GIVEN TEXT -
::::::
Diary of a Lagos Rookie Lawyer (2): My First Baptism of Fire (II)


This man took me inside his office where we met two other ladies. As we entered, he went straight to the desk at the far end of the office and sat leisurely and began to search his drawers. I had demonstrated that my mum trained me very well by respectfully greeting the two ladies. One muttered some inaudible comment which didn’t sound like a response or acknowledgment of my greeting and the other didn’t even act as if someone came in. I wondered if I had met them before. Anyway, I just heard an inner voice saying “Cece they are the least of your worries now.” Rightly so.  I had a bigger issue to address. Me? Primary School? How now?
::::::
MATERIAL SHOWN -
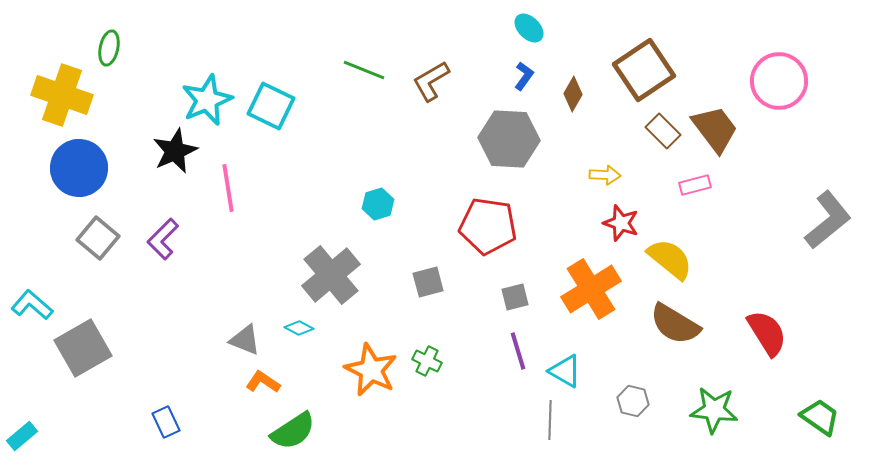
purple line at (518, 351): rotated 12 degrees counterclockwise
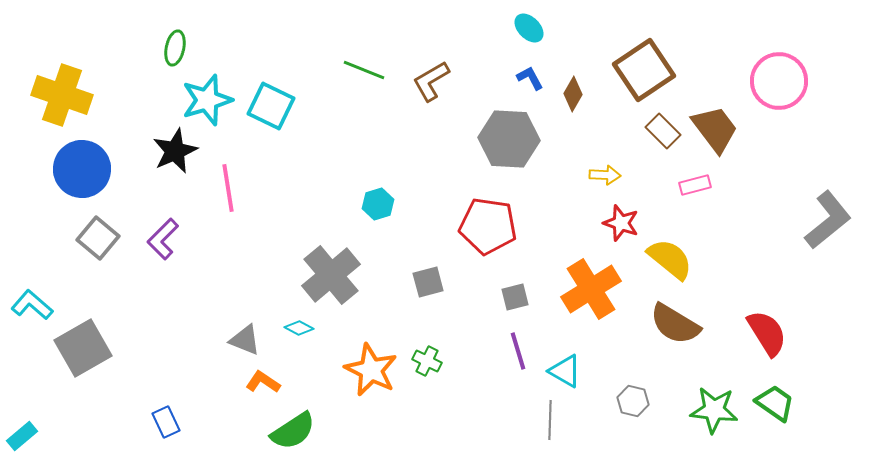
green ellipse at (109, 48): moved 66 px right
blue L-shape at (524, 76): moved 6 px right, 2 px down; rotated 64 degrees counterclockwise
cyan star at (207, 100): rotated 6 degrees clockwise
blue circle at (79, 168): moved 3 px right, 1 px down
green trapezoid at (820, 417): moved 45 px left, 14 px up
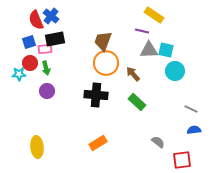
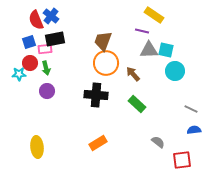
green rectangle: moved 2 px down
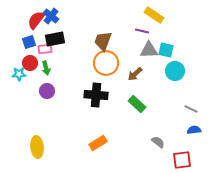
red semicircle: rotated 60 degrees clockwise
brown arrow: moved 2 px right; rotated 91 degrees counterclockwise
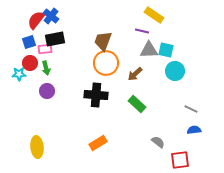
red square: moved 2 px left
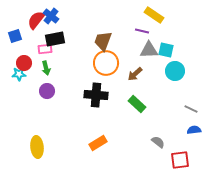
blue square: moved 14 px left, 6 px up
red circle: moved 6 px left
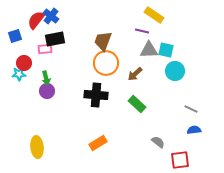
green arrow: moved 10 px down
::::::
TASK DESCRIPTION - Transcribe the diary excerpt starting at "Diary of a Lagos" and ending at "School? How now?". The rows were taken from a separate source.

FINAL RESULT -
Diary of a Lagos Rookie Lawyer (2): My First Baptism of Fire (II)


This man took me inside his office where we met two other ladies. As we entered, he went straight to the desk at the far end of the office and sat leisurely and began to search his drawers. I had demonstrated that my mum trained me very well by respectfully greeting the two ladies. One muttered some inaudible comment which didn’t sound like a response or acknowledgment of my greeting and the other didn’t even act as if someone came in. I wondered if I had met them before. Anyway, I just heard an inner voice saying “Cece they are the least of your worries now.” Rightly so.  I had a bigger issue to address. Me? Primary School? How now?